MANHATTAN (CN) - Already stretching more than two decades and three continents, the multibillion dollar litigation against Chevron for oil devastation to the Amazon may unexpectedly return to the place where it all began.
"We can order you to go to retrial in the Southern District [of New York]," Judge Richard Wesley told an uncomfortable Chevron attorney in the ceremonial courthouse on Monday.
Responding to the blockbuster remark, Chevron's lawyer Ted Olson, from Gibson, Dunn & Crutcher, said he "could not consent" to the idea. Two attorneys representing the company's opponents - Deepak Gupta of the firm Gupta Beck and New York University professor Burt Neuborne - told the judge that they are open to it.
It was New York, more than two decades ago, where Ecuadorean rainforest villagers first sued Chevron's predecessor Texaco for what they describe as an environmental catastrophe.
Roughly eight years into the case, Chevron had it brought to the Ecuadorean rainforest city of Lago Agrio, named after Texaco's former headquarters in Sour Lake, Texas.
Though the transfer relied on Chevron agreeing in New York courts to submit to the jurisdiction of Ecuador's judiciary, the oil giant had a different tune as it awaited the ultimately "adverse" verdict.
Insisting the Ecuadorean litigation was nothing more than a "shakedown," Chevron returned to New York to sue the Ecuadoreans, their attorney Steven Donziger and his colleagues under a statute usually used against mob bosses.
Although it filed civil allegations, Chevron has repeatedly alleged criminal wrongdoing that Donziger denies as the spin of elaborate corporate retaliation scheme produced by testimony "paid for" by the oil giant.
At the Monday hearing, Chevron attorney Olson listed off some of Donziger's alleged "crimes," including bribery, perjury and obstruction of justice.
In 2013, U.S. District Judge Lewis Kaplan credited these charges in finding that the $9.8 billion verdict was "procured by corrupt means."
Wesley, who made Monday's déjà vu proposal of retrying the pollution case in New York, appeared deeply skeptical that Kaplan had the authority to issue his ruling.
In an earlier version of Chevron's case, Wesley sat on the panel that voided an injunction preventing the collection of the Ecuadorean judgment anywhere on the globe. He and his colleagues agreed three years ago that Kaplan had no authority to issue such a "radical" decree.
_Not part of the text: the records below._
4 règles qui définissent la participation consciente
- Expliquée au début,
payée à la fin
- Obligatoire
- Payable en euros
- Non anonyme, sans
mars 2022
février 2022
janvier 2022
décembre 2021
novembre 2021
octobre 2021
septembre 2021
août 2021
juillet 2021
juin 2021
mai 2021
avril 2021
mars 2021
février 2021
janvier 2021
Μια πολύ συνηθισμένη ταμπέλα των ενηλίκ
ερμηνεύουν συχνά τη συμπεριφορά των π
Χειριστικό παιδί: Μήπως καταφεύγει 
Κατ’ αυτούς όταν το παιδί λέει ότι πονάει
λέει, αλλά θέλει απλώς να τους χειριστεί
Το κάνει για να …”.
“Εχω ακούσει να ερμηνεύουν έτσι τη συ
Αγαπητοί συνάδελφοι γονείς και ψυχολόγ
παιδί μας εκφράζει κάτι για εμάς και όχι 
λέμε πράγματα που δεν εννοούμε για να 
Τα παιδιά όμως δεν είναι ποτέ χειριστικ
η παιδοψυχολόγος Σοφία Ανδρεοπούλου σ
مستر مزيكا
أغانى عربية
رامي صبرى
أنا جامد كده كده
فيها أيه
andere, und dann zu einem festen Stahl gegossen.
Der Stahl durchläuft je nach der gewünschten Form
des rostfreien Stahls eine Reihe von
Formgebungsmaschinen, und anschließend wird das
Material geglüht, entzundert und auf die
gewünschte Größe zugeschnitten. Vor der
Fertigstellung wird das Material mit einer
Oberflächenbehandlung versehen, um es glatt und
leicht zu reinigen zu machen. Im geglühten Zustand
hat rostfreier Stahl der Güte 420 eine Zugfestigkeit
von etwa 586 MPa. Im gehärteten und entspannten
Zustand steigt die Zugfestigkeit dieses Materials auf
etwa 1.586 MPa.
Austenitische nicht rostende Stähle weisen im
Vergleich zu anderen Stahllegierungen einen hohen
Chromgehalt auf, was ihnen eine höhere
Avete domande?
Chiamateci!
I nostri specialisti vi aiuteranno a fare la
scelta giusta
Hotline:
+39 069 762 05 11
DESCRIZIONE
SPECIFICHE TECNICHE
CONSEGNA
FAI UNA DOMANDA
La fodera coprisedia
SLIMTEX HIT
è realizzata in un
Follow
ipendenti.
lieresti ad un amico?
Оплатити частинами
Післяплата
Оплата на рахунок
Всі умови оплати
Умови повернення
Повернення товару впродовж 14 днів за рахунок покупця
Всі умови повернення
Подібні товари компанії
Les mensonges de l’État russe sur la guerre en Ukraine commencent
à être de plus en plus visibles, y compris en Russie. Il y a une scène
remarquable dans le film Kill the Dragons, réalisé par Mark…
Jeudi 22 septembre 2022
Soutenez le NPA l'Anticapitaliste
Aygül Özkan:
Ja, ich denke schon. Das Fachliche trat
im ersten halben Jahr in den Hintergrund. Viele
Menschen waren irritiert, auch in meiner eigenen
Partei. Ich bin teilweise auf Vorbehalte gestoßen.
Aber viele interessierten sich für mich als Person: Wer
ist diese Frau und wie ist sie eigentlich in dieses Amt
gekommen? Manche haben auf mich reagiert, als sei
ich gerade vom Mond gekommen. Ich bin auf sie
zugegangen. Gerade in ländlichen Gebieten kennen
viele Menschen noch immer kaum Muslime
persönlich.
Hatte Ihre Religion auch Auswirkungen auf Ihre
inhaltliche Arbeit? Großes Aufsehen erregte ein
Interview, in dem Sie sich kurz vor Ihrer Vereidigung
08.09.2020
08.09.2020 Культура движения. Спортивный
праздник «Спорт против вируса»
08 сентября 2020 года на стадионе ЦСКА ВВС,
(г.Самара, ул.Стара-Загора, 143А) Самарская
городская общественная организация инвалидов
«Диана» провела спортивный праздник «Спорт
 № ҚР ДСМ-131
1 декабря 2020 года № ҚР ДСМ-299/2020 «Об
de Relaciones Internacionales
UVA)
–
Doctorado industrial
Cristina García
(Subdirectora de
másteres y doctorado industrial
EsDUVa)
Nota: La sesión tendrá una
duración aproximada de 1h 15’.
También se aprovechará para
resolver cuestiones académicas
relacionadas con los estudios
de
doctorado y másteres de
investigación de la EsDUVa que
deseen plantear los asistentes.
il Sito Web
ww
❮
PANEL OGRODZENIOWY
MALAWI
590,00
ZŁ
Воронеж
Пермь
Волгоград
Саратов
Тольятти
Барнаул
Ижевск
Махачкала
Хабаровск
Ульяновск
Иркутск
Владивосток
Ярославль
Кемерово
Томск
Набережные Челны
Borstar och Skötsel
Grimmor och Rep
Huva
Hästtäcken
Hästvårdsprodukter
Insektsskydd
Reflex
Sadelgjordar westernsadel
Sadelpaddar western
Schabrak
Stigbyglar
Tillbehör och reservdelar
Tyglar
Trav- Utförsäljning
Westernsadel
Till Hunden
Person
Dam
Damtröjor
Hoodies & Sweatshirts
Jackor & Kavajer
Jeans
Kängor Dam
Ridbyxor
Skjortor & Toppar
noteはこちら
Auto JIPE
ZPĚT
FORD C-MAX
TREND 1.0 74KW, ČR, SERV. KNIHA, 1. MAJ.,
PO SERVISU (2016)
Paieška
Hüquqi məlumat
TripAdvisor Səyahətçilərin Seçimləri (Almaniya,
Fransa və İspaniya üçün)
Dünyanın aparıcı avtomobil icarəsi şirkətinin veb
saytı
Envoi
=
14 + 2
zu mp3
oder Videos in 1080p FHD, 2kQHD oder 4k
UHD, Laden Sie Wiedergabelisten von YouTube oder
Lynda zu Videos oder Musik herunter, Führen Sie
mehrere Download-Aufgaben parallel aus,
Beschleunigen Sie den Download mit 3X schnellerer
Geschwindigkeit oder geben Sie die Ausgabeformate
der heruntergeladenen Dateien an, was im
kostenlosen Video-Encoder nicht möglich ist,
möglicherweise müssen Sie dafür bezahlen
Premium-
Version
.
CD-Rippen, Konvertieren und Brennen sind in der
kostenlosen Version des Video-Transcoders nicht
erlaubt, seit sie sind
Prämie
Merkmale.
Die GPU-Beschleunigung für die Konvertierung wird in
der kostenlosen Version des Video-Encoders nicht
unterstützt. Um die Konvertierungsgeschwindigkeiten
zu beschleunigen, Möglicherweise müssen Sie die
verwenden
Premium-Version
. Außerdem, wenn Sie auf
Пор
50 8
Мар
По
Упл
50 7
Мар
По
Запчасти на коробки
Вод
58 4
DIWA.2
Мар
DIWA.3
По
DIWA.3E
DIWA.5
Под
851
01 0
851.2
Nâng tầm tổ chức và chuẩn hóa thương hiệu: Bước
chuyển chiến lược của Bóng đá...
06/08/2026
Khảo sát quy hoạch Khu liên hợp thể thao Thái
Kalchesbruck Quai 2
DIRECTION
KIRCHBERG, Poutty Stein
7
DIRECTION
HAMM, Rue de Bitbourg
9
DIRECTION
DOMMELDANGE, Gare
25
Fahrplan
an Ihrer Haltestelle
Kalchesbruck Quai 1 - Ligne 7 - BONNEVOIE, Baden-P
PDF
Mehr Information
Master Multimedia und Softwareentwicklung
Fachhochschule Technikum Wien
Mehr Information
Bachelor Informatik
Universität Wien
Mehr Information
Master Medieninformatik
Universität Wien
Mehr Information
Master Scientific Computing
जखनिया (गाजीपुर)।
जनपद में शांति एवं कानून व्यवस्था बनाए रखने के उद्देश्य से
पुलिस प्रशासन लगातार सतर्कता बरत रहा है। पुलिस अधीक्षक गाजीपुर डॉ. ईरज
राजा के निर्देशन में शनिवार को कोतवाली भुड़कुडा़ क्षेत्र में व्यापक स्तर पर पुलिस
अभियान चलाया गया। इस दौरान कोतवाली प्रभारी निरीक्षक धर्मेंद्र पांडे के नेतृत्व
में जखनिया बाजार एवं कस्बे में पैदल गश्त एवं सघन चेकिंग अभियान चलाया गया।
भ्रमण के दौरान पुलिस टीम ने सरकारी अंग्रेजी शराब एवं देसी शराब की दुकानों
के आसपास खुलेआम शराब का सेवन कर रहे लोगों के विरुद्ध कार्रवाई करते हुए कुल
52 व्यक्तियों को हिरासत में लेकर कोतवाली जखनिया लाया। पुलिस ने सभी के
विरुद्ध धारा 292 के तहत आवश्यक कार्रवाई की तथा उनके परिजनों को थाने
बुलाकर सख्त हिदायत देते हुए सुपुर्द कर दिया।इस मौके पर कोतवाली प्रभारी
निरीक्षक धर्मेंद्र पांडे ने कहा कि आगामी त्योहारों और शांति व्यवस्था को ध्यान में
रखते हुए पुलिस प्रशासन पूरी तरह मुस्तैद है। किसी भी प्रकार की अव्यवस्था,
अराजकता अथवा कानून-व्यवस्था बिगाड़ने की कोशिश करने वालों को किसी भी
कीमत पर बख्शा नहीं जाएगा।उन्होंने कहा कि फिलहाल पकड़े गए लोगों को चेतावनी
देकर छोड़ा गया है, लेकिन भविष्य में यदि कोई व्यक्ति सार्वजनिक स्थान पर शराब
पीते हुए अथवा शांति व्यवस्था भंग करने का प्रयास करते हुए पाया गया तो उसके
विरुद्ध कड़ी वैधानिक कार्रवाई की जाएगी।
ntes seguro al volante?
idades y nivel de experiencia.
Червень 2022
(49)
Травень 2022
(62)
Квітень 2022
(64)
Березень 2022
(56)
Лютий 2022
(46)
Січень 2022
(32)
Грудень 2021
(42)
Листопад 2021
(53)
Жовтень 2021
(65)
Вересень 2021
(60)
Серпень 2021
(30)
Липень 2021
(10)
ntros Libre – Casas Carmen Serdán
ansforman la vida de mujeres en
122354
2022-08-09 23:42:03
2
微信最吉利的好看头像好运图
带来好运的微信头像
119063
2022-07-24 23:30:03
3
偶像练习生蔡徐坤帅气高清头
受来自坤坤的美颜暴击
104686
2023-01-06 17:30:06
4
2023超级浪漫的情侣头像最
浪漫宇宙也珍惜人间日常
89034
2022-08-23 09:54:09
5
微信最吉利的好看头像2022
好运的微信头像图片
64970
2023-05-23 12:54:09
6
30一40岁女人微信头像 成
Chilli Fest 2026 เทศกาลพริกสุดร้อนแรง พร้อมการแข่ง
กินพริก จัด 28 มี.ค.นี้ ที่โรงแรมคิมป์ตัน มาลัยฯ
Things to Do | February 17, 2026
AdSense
When Donziger's attorney Gupta praised that decision, Wesley made a quip that provoked laughter in the court: "I did my best."
That decision ultimately caused Kaplan to limit the reach of his ruling to the parties that Chevron sued.
This did not seem to mollify Wesley's concerns Monday.
Referring to his legal research with his law clerks, Wesley told Chevron's lawyer, "We cannot find any case where there's been a collateral attack on a foreign judgment."
Wesley is not the only appellate judge on the panel who heard a prior appeal of this case.
Two years ago, Judge Barrington Parker rejected a motion to unseat Kaplan as too biased for Chevron to handle the case. He also sat on the appellate court that upheld Chevron's subpoena against documentary filmmaker Joseph Berlinger for footage of his documentary "Crude" that hit the cutting room floor.
Signaling a possible split among the panel, Parker made multiple comments Monday indicating he was convinced by Kaplan's findings in his ruling.